Past misconduct tore a £2 billion hole in half-year results, Barclays announced today.
The banking group suffered a 29% drop in pre-tax profit in the six months to June 30 compared with the same period last year, down to £1.659 billion.
Barclays' results were impacted by two charges relating to so-called conduct issues.
Payment insurance mis-selling
The largest was a settlement with the US Department of Justice of £1.4 billion in relation to the bank’s role in selling mortgage -backed securities (MBS), the “toxic” assets comprised of bundles of sub-prime home-loans advanced to people who, in many cases, could not afford them.
MBS were blamed for triggering the credit crunch in August 2007 that lead to the financial crisis the following year.
The remainder of the £2 billion cost was comprised of litigation costs.
Shares declined 1.99p, or 1.04%, in morning trading in London, to 189.71p after the release of the Barclays interim results.
Excluding litigation and misconduct charges, said Barclays, pre-tax profit rose 20% to £3.701 billion, despite the adverse effect of a 10% average depreciation of the against the pound.
“True potential and value”
In the UK, pre-tax profit rose from £634 million in the first half of 2017 to £826 million. Barclays International saw pre-tax profit rise from £2.617 billion to £2.710 billion.

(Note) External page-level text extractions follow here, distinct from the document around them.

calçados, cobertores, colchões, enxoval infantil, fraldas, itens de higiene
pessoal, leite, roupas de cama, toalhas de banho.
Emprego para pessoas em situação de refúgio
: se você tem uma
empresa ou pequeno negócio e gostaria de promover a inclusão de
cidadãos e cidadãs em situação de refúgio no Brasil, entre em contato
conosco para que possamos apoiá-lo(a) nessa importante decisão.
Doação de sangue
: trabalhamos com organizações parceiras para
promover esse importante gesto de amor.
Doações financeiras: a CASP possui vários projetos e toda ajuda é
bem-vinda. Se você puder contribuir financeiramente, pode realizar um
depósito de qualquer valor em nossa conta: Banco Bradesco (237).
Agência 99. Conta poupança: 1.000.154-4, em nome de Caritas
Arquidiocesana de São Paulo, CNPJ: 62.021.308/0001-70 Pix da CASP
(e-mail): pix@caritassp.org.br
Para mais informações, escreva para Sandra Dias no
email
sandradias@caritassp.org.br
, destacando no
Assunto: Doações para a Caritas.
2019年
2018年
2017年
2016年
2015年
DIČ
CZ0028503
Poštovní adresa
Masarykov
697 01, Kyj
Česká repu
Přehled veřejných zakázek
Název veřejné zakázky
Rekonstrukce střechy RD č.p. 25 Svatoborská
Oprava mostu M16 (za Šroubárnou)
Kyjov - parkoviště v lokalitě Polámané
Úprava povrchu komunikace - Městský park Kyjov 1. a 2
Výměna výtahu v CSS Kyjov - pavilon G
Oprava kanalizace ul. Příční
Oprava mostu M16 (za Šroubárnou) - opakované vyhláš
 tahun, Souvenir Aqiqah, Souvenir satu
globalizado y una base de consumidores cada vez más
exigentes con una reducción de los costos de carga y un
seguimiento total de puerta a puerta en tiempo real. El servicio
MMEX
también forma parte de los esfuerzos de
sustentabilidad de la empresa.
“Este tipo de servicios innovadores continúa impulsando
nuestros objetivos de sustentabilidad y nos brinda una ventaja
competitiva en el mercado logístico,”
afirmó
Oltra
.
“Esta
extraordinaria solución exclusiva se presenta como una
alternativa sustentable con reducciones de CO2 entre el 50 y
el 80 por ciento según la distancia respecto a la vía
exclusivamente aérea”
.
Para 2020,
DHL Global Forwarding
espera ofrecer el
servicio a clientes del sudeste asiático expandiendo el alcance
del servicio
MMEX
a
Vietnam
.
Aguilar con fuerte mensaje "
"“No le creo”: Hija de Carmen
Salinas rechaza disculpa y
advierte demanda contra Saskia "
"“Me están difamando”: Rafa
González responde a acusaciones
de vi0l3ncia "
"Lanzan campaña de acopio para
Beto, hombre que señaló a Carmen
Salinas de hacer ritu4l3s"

Shareholders will get an interim dividend of 2.5p a share, up from 1p in the first half of 2017.
Barclays welcomed the fact that, in the second quarter of 2018, there were no major legal costs or additional PPI provisions.
"In effect then, it is the first clear sight of the statutory performance of the business which we have re-engineered over the past two-and-a-half years -Barclays' transatlantic consumer and wholesale bank - and it is a positive sight."
One shadow remaining over Barclays relates to its capital-raising in 2008 during the financial crisis, in which it sought a £12 billion loan from State-owned Qatar Holdings. Britain’s Serious Fraud Office alleged the loan was obtained fraudulently, the Crown Court dismissed the charges but the SFO is trying to reinstate them.
Should this happen, said Barclays, the charges will be defended.
Earlier this year, former Barclays trader Philippe Moryoussef was convicted of conspiring to rig the key Euribor interest rate.
Mr Staley added: “This first half performance shows a bank beginning to demonstrate its true potential and value. The numbers we have posted strengthen our confidence that Barclays can deliver attractive and sustainable profits, and in our ability to return a greater proportion of those profits to shareholders over time.”